Jimmy “Wichita Lineman” Webb to Play Cohoes Music Hall

Tony Bennett once told me his career and reputation were all about the songs. That was more important than the artist who sings them.

“Well, good for him,” says Jimmy Webb almost sarcastically. “I don’t know. Mick Jagger wrote a song called “It’s The Singer Not The Song.” I personally think it takes a kind of magical almost supernatural bonding between an artist and a song to create a kind of other thing, another entirely other sound. And that sound is what becomes a hit.”

If you’re unfamiliar with Webb himself, you certainly know his hits. He wrote Glen Campbell’s “By The Time I Get to Phoenix,” “Wichita Lineman” and “Galveston” and “The Highwayman,” the song that became the signature for Waylon, Willie, Kris, and Johnny and most recently for The Highwaywomen. Webb has written an unbelievable number of hits for an incredibly diverse group of stars.  He’s helped define artists in diverse genres from Art Garfunkel to Linda Ronstadt. And his songs have been covered by everyone from Guns ’n’ Roses to Kanye West. On Saturday night, November 23rd, his touring show “An Evening with Jimmy Webb” featuring him on piano plays the Cohoes Music Hall at 7:30 p.m.

“Less than 24 hours ago, I woke up from a sound sleep and went into the living room and put my iPhone down on my grand piano and played for about a half hour because I was working anyway,” says Webb about how he exercises his muse. “I was lying in bed and piecing together these chord changes and saying that would be nice. I could base a whole song on that. That’s the way I think, and that’s a song if I could just get that down. I think it’s harder in your 70s to get up and do that, but the alternative is terrible because if you turn over and go back to sleep, that’s gone. You’ll never get that back, particularly if you’re over 50.”

Coming up with the lyrics can be more laborious. “I’ll be working on key lines and sometimes that key line will come to me. It takes me a lot longer to remember my repertoire these days than it used to, but I’m sure there’s one or two in there that I roused myself from some other activity and either made into or finished something I couldn’t seem to finish.”

SlipCover, his latest CD, shows us a Jimmy Webb stripped down to his naked muse. On it he plays other people’s compositions on piano as instrumentals by such great artists as Jagger/Richards (“Moonlight Mile”), Billy Joel (“Lullabye (Goodnight, My Angel)”), and Paul Simon (“Old Friends”). His versions are lush and reflect his early background. Webb is the son of a preacher. “My original training was in church, and I incorporated various styles of playing as I went along in the Las Angeles music scene.

“In my late teens I began to get more into classical music itself and realized how deep the pool really was, and I began to draw more on classical music, both for inspiration and for some of the piano techniques heard there that frankly I was never taught. I’d just listen to something, and I’ve been blessed with an ability to sometimes cop that and use whatever I hear. To a lesser degree it all boils down to the way I play the piano, and it’s pretty much solidified at this point in my 70s.

“I played a lot with the Wrecking Crew. I wasn’t an official member, but I use them on all my dates, particularly Larry Knechtel. He taught me a lot of the intros. He famously played the intro to “Bridge Over Troubled Water” and the big solo in the middle, and he kind of taught me the studio side of things. I’ve always been, believe it or not, heavily influenced by Ferrante and Teicher.  Used to love all their records.”
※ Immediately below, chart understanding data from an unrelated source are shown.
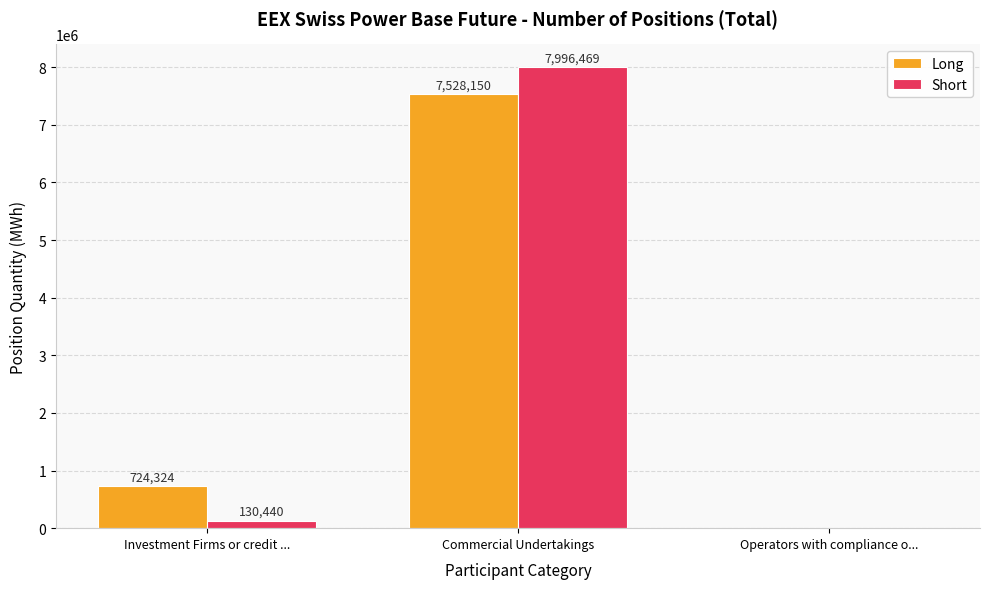

What are all the series names shown in the legend?

Long, Short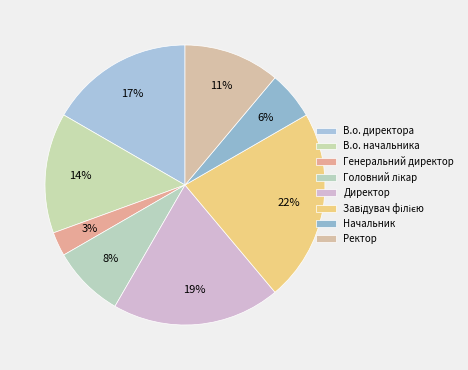

To the nearest percent, what is the difference between the Генеральний директор and В.о. начальника slice percentages?

11%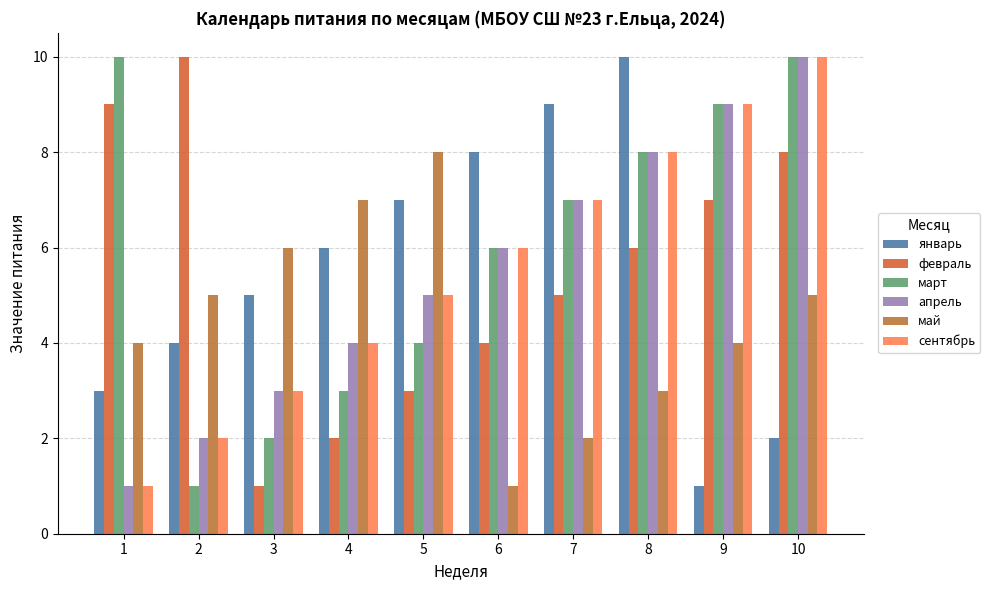

What is the sum of all апрель values?

55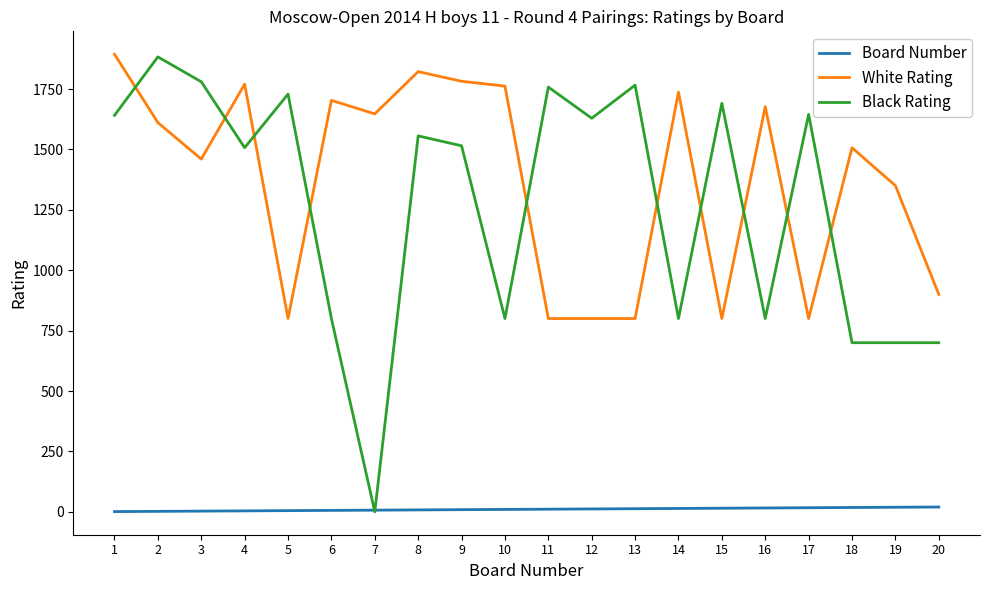

How many lines are shown in the chart?

3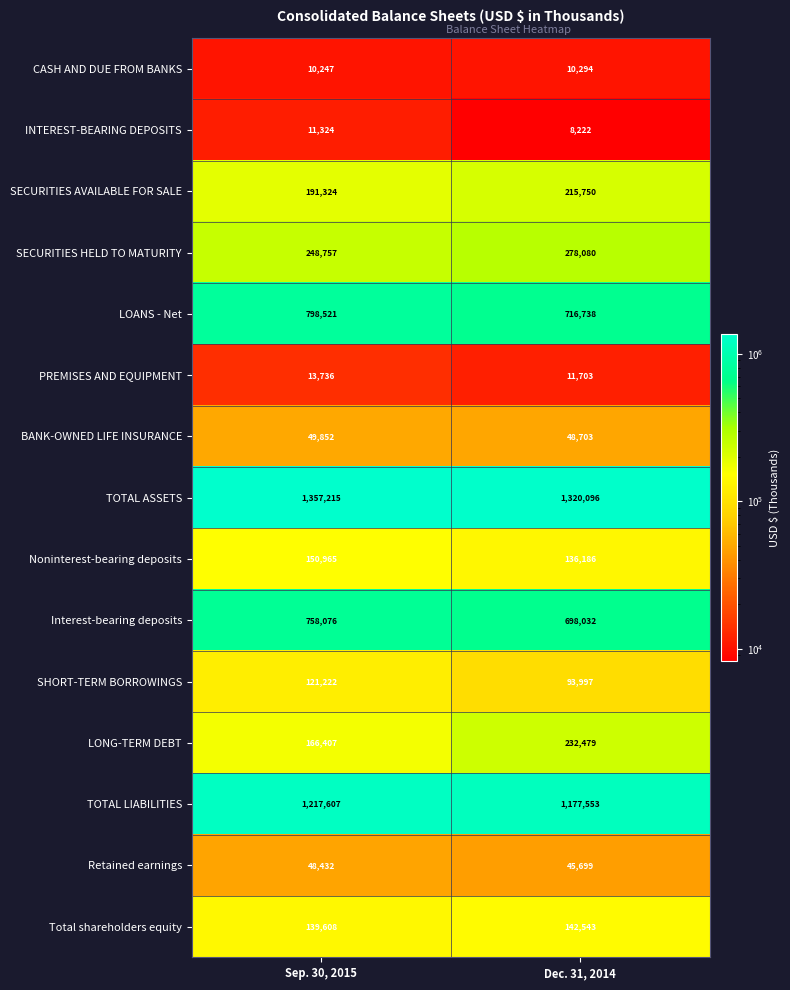

What is the sum of all Interest-bearing deposits values?

1456108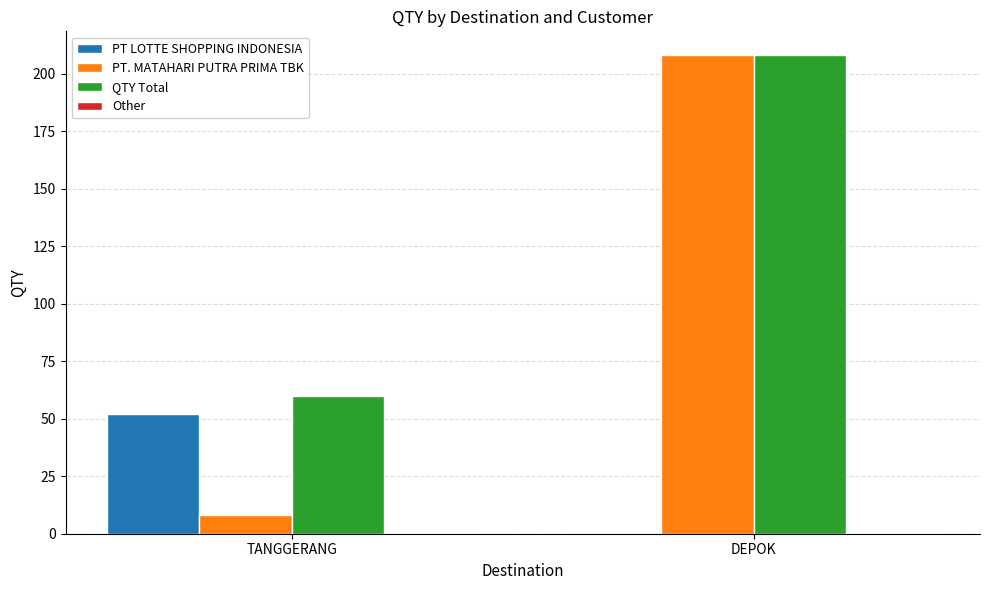

What is the spread (max minus min) of values at DEPOK?

208.0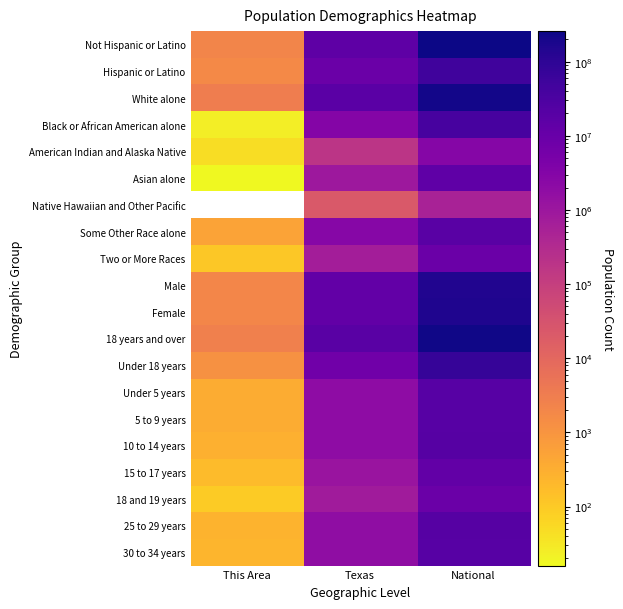

Which has a higher value, This Area or National?

National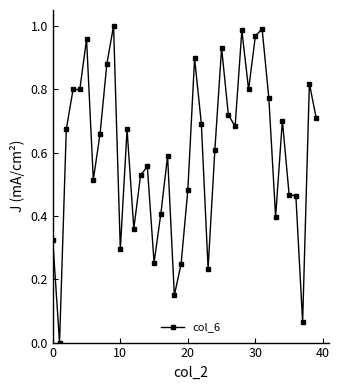

What is the sum of all values?

24.0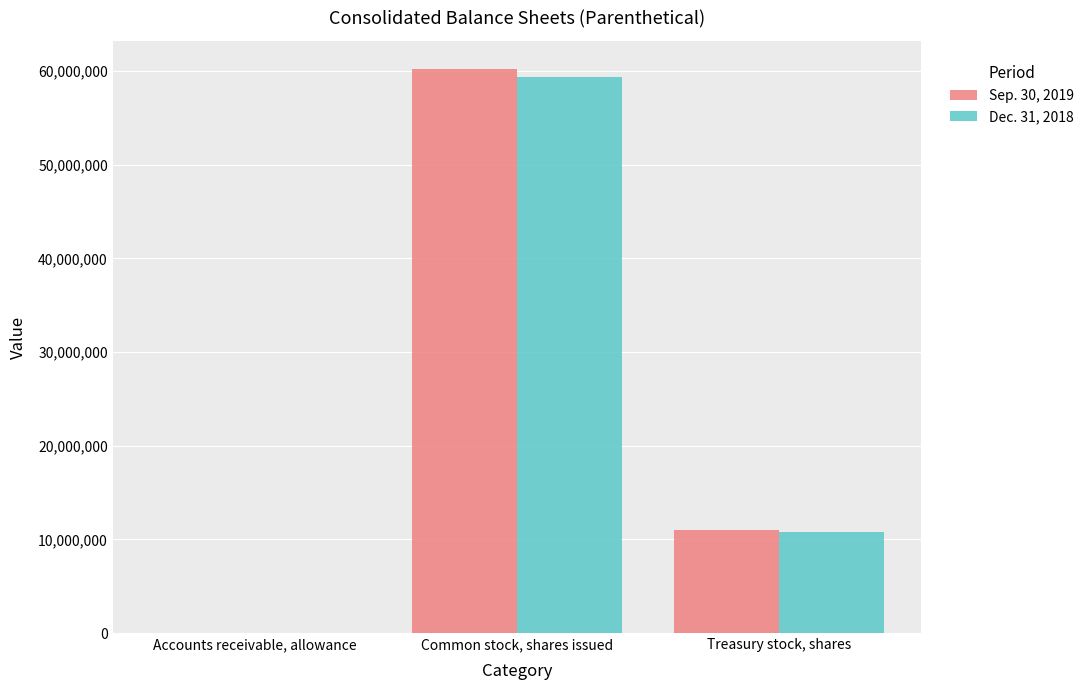

Which series has the widest spread of values?

Sep. 30, 2019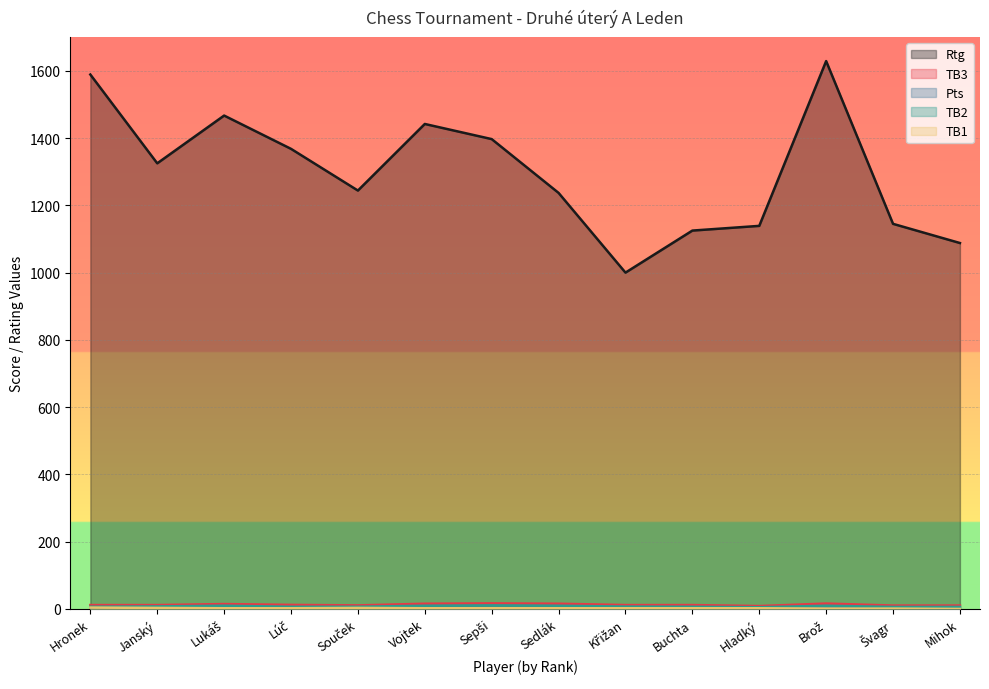

What is the label of the 12th point from the right?

Lukáš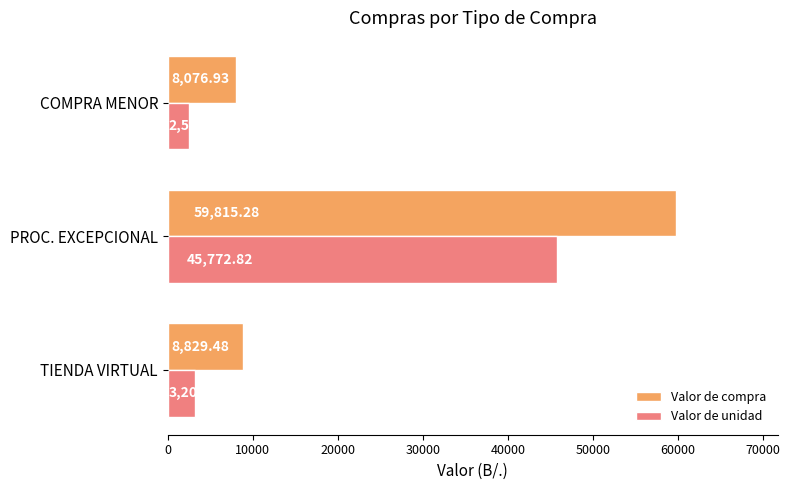

Which series has the widest spread of values?

Valor de compra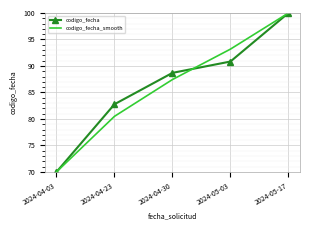

What is the total value across all series at 2024-04-03?

140.0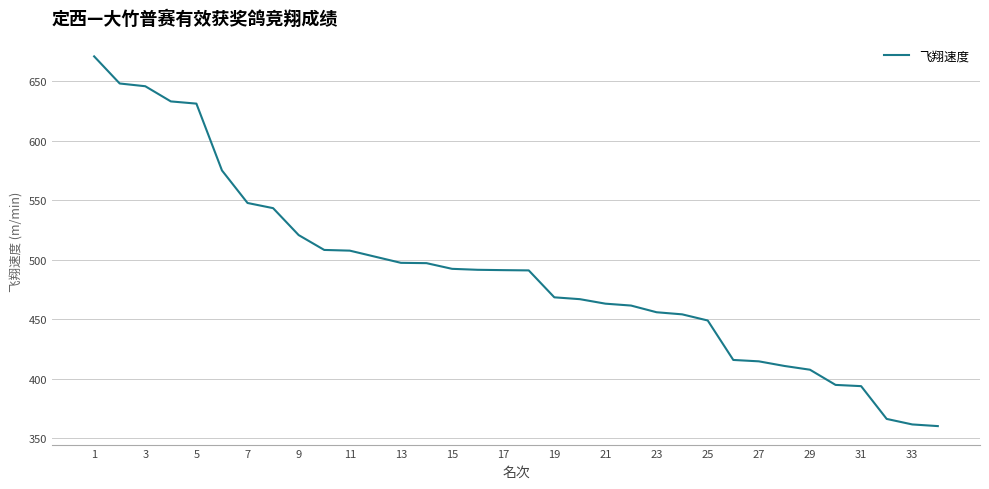

What is the greatest value displayed?

670.9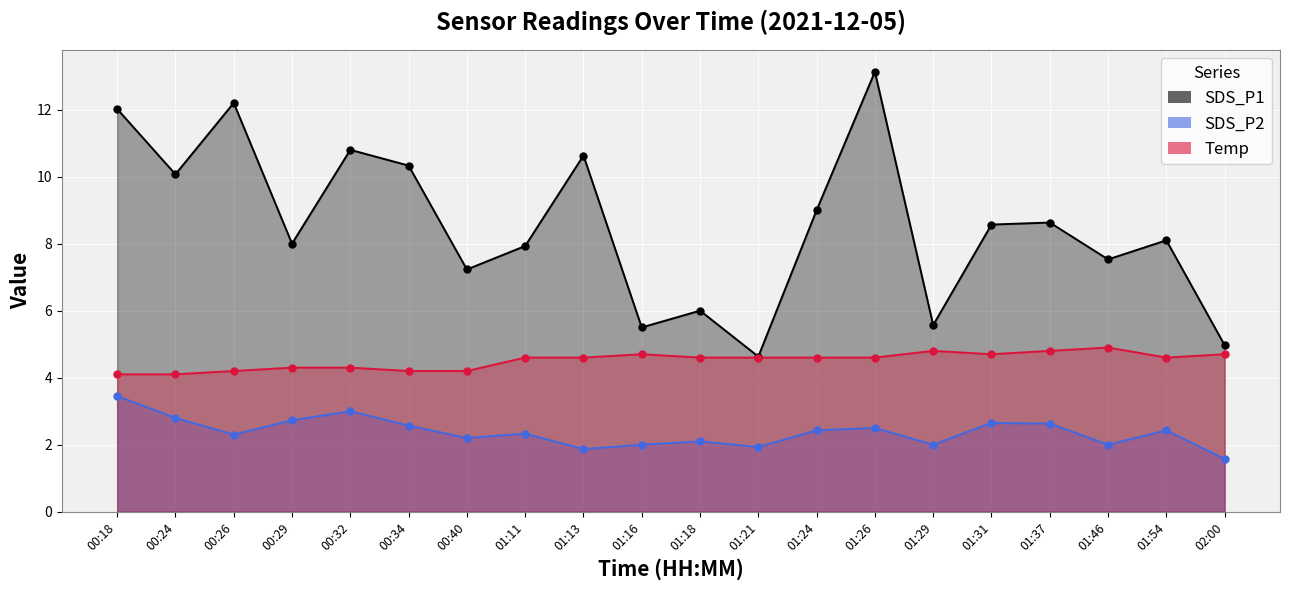

Is the value of SDS_P1 at 01:11 greater than the value of SDS_P2 at 02:00?

Yes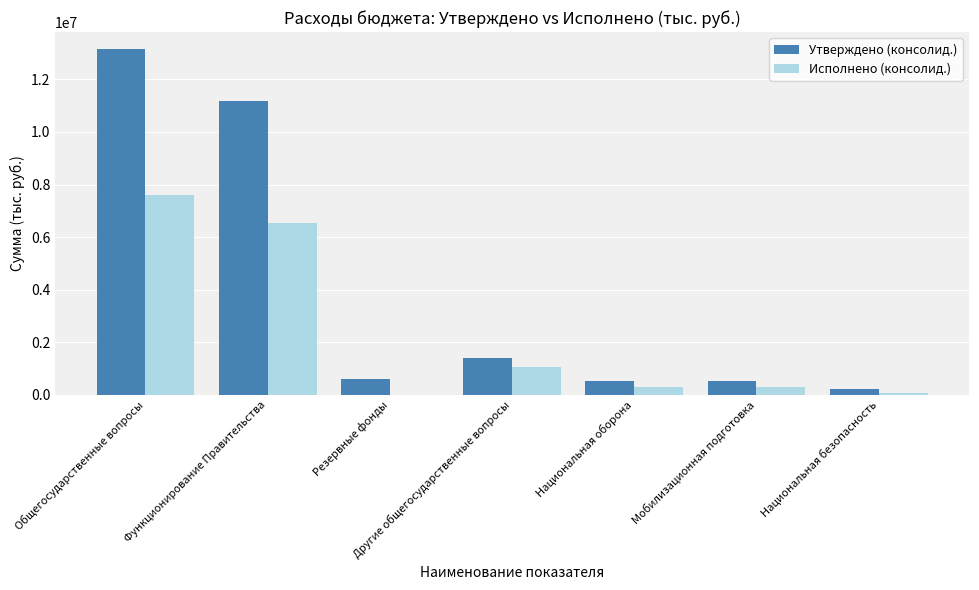

What is the sum of the Утверждено (консолид.) values at Общегосударственные вопросы and Функционирование Правительства?

24307900.0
If Webb had never written another song, his “By The Time I Get to Phoenix” would secure his place in musical history. It captures the feeling of futility and loneliness of a failed relationship as well as any pop hit of the 20th century. And it marked the high-water mark in a unique relationship Webb had with Campbell who performed the number on his last tour as he slowly disappeared into Alzheimer’s disease.

“A lot of times fate brings a certain artist together with a song. In my case with Glen, we found a certain sweet spot where we could work together and create the same trick more than once. We were just very, very lucky, And I was lucky to have known him. He was by the far the most – how shall I put it – the greatest singer that I will ever get a chance to work with, and I think it will be a long time before we see another musician with as much talent packed in one frame as Glen had. He recorded other people’s songs, and I went on to work with other artists, but it was a wonderful interlude in our lives. We were able to share that time together, and it was very, very important in our lives.”

“An Evening with Jimmy Webb” at the Cohoes Music Hall, Saturday, November 23 at 7:30 p.m.